Extracted data:
::::
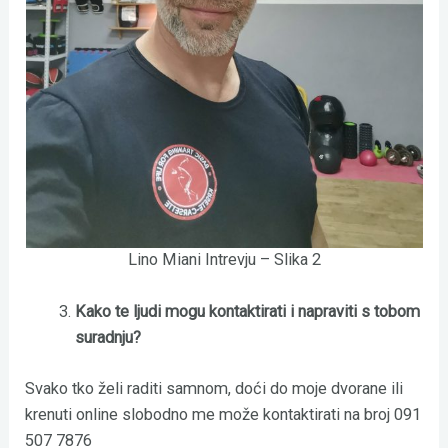
Lino Miani Intrevju – Slika 2
Kako te ljudi mogu kontaktirati i napraviti s tobom
suradnju?
Svako tko želi raditi samnom, doći do moje dvorane ili
krenuti online slobodno me može kontaktirati na broj 091
507 7876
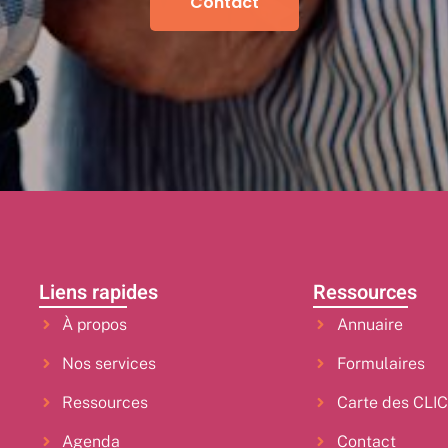
Contact
Liens rapides
Ressources
À propos
Annuaire
Nos services
Formulaires
Ressources
Carte des CLI
Agenda
Contact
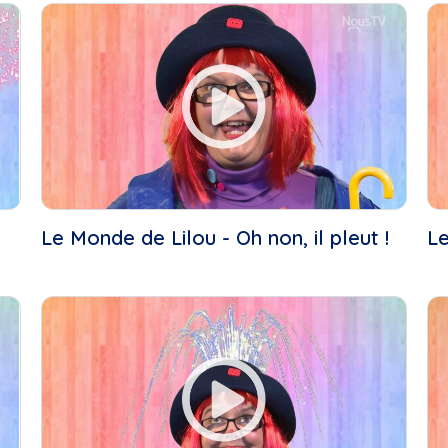
2021
Bouge ta vie
Académie de danse
Bouge!
de...
Bravo!
Ah les jeunes, hiver
Bénévoles Recherchés
2024,...
C'est ma job!
Aire ouverte
Carnet culturel
Alain Chouinard
Carrefour Jeunesse
Art
Chorale école Leventoux
Art contemporain
Concert de Noël de l'École.
Art visuel
Concert de Noël La SAMS
Le Monde de Lilou - Oh non, il pleut !
Le
Bar
Connecté Baie-Comeau
Bloc Québécois
Conseil de ville de...
Bouger
CS Country
Boulangerie Lesage
Cultivez votre plaisir
Boxe
Cultivez votre plaisir (H24.
Bravo
D'une rive à l'autre
Brian Mulroney
Défilé de Noël de...
Budget
Droit devant
Bénévoles recherchés
Défilé de Noël de...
::::
About this task: Give the number of lines that include the word "Cultivez" in the listing. Nothing else belongs in the reply.

Task result: 2